*Page extract*
For example, juries determine the type and quantity of
narcotics, whether certain violent crimes result in serious
bodily injury or death, or whether a dangerous weapon was used
to commit a bank robbery. I tried two such cases as a Federal
prosecutor.
If the Court holds the guidelines unconstitutional, then
Congress, with the assistance of the Sentencing Commission,
could designate other factors critical to the sentencing
process that would increase a defendant's sentencing guideline
range and thus require a jury determination beyond a reasonable
doubt. Such factors could include, for example, the amount of
loss in a financial crime case or the number of guns in a gun
trafficking case. Because these facts typically are already
part of the proof in the guilt phase of a criminal trial, I
believe that requiring juries to decide these issues would
require little additional effort on the part of the various
parties to the criminal trial process.
On the other hand, I do not believe that juries should be
called upon to decide the many other factors now contained in
the sentencing guidelines. A single case can give rise to 5,
even 10 or more specific issues under the guidelines, including
alternative base offense levels, specific offense
characteristics, upward adjustments and upward departures.
Oftentimes, some of these factors are not fully developed
or even known about until just before, during or after the
trial. It is doubtful that a system requiring juries to decide
all of these issues would be workable, let alone desirable.
Instead, sentencing guideline ranges could be calculated
based on the offense of conviction, as well as other critical
factors either found by a jury or admitted by a defendant
during a guilty plea. The size of the guideline ranges could be
broadened to allow judges to take into account all the other
aggravating factors that are relevant to the sentencing
decision, such as role in the offense, the use of a special
skill, or obstruction of the prosecution.
Numerical values could continue to be assigned to these
factors and could serve as non-binding guidance on how these
factors should presumptively be taken into account in
determining the defendant's sentence. This sort of sentencing
system would satisfy several competing objectives.
First, it would preserve substantial uniformity in the
sentencing of similarly situated offenders. Second, it would
preserve the jury's role in determining the basic facts that
are essential to determining maximum punishment. Third, it
would maintain the basic structure of the current guideline
system with relatively narrow ranges of presumptive punishment
for Federal crimes.
Fourth, it would allow for a reasonable degree of judicial
discretion in determining the ultimate sentence. Fifth, it
would be relatively feasible to implement. And, finally, it
would be constitutional, for it would satisfy Blakely's
requirement that factors that increase a defendant's maximum
punishment be proven to a jury beyond a reasonable doubt.
Thank you.
[The prepared statement of Mr. Vinegrad appears as a
submission for the record.]
Senator Sessions. Thank you. That was a very thoughtful
discussion and I appreciate it very much.

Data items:

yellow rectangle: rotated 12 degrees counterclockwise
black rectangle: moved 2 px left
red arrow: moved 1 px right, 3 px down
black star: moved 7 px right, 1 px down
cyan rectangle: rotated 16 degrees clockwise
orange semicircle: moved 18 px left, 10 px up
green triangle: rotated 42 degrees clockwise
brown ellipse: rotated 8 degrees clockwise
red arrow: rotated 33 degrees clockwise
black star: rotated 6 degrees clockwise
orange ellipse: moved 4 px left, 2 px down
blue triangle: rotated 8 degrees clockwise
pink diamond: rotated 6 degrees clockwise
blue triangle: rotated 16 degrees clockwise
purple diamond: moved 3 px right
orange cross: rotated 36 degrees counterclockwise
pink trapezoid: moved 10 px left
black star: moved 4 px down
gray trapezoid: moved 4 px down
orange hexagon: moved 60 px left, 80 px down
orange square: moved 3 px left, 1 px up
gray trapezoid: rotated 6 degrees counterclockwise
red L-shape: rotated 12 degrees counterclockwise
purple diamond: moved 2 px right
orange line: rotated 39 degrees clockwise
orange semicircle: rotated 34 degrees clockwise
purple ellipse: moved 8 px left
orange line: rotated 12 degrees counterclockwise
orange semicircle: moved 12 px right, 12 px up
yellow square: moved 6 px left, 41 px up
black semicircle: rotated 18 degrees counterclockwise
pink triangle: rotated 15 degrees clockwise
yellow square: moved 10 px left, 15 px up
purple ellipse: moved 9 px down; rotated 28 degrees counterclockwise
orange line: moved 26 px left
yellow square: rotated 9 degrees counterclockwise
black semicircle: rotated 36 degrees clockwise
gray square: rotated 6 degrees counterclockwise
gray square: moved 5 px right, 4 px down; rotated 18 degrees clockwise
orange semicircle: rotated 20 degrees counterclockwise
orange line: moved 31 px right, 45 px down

*Exercise task 1*
Can you copy the passage of the sentencing guidelines testimony starting with "Numerical values could" and going on through "several competing objectives."?
*Exercise task 2*
Could you write the next part of the sentencing guidelines testimony, picking up after its last line?

*Expected answer 1*
Numerical values could continue to be assigned to these
factors and could serve as non-binding guidance on how these
factors should presumptively be taken into account in
determining the defendant's sentence. This sort of sentencing
system would satisfy several competing objectives.

*Expected answer 2*
Mr. Vinegrad, I don't know if just cutting the baby in half
is a good solution here.
Mr. Vinegrad. Somebody told me that was the that kind of
thing that happens in these halls.
Senator Sessions. Well, we have decided this matter. Five
members of the Supreme Court have apparently declared that the
Sixth Amendment to the Constitution says that judges can't
consider factors to be used in sentencing, that it has to be
decided by a jury, which is contrary to our history, and
contrary to American policy. Anybody who has ever been in a
courtroom knows that.
Many States do not have guidelines at all, correct? I will
ask you, Mr. Vinegrad and Mr. Bowman. You all have practiced. A
jury comes in and renders a verdict, and the maximum penalty is
1 to 20 years and the judge renders a sentence. Isn't that
correct?
Mr. Vinegrad. Yes, although an increasing number of States
not only have guidelines, but others--and I believe Mr. Weich
said this--have statutory schemes, like the one in New York,
which do give increasing levels of punishment for certain types
of crimes.
Senator Sessions. Well, that is the way we have always done
it. I mean, the Congress has always put the penalties there. We
do have jury involvement in some areas, but fundamentally
judges sentence.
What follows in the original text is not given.